When I visited my family in New York over Lunar New Year, we watched multiple reports of brutal attacks on Asian individuals on the evening news. “Why do Americans hate Asian people?” My parents asked over FaceTime from Malaysia. “Are you safe?”

It took more violence for voices from the Asian community to take hold in the public consciousness. Gradually, companies, politicians and others followed suit with statements of solidarity. But what actions are they taking?

Brands, employers and allies have the opportunity to leverage APA Heritage Month to look beyond the immediate crisis and help build lasting change for the community. Let’s start by using our voices, platforms and influence to uplift the positive narrative of APA culture and heritage as an integral part of America’s rich and diverse history. Here are a few ideas:

  • Take note of the diversity of culture and perspectives. The APA community consists of groups from across Asia and the Pacific islands.

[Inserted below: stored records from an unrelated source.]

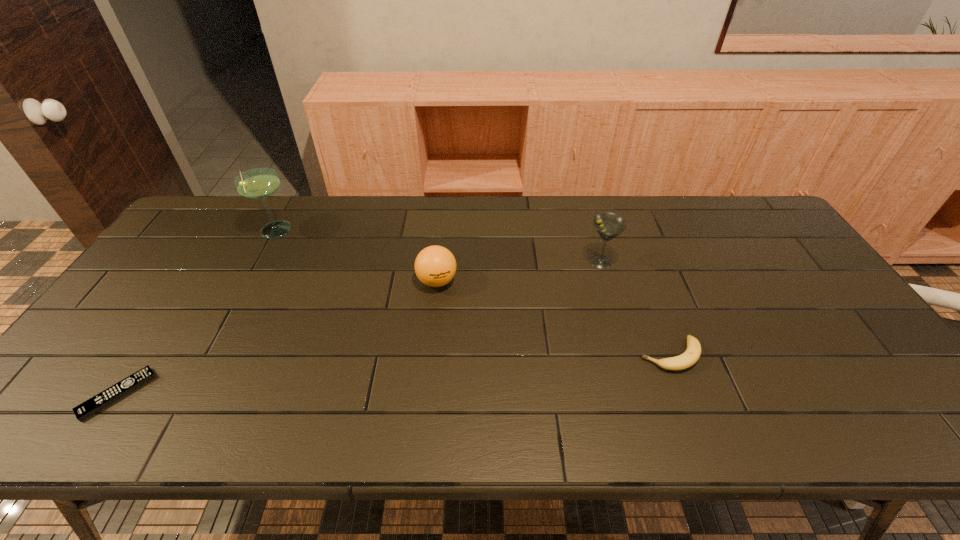
Find the location of a particular element. The height and width of the screenshot is (540, 960). the taller martini is located at coordinates (259, 183).

The height and width of the screenshot is (540, 960). Identify the location of the left martini. (259, 183).

Where is `the right martini`? The height and width of the screenshot is (540, 960). the right martini is located at coordinates (608, 225).

The width and height of the screenshot is (960, 540). What are the coordinates of `the second tallest object` in the screenshot? It's located at (608, 225).

Find the location of `the third tallest object`. the third tallest object is located at coordinates pos(435,266).

Identify the location of the third object from left to right. (435, 266).

I want to click on banana, so click(x=691, y=355).

Find the location of a particular element. the leftmost object is located at coordinates (98, 402).

Locate an element on the screen. Image resolution: width=960 pixels, height=540 pixels. remote control is located at coordinates (98, 402).

Image resolution: width=960 pixels, height=540 pixels. Identify the location of free space located on the right of the farther martini. (382, 231).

When developing content and programs, try to be as representative of these groups as possible by factoring in the variety of experiences based on heritage, generational legacy, languages, immigration status, beliefs, traditions, expertise, and more.
  • Normalize APA culture and traditions as part of the American cultural fabric. To battle against this persistent perception of “otherness,” include APA voices in your diversity and inclusion strategies and programming. Learn about and participate in the legacy and celebrations as you would with other popular immigrant cultures such as St. Patrick’s Day and Oktoberfest.
  • Honor notable APA individuals and their contributions to our society. From activists to athletes, nuclear physicists, chefs, musicians, architects, politicians, artists and more – learn the names and stories of the people whose work helped change America for the better. Feature APA employees from your organization’s history. Help make these individuals more visible on our mainstream platforms and media.

As an Asian immigrant to the U.S., I am learning more that racism, discrimination, marginalization and violence have been centuries in the making. From major injustices by the government, such as the Chinese Exclusion Act in 1882 and Japanese internment camps during World War II, to hate crimes against South Asians after 9/11, and the piercing everyday microaggressions, insults and barriers so many of us, including my own American-born nieces, continue to endure.

Despite struggling to explain America’s complicated history around race to my parents in my native dialect, I managed vague reassurances that we will stay safe. They encouraged me to stay home and keep my head down. On the contrary, I resolved to keep learning, speak up, and take up space with pride and conviction, starting with a protest in Chinatown, then leading a discussion at Golin, and counseling brands on best practices.

It can be tricky to address diversity and inclusion issues especially during a period fraught with heightened tensions, but your allyship and advocacy are needed now more than ever. We need sustained and relentless efforts from all of you to drive meaningful change. Lean into your commitments of solidarity and embrace our vibrant voices to help accelerate America’s strive for justice and equality for all.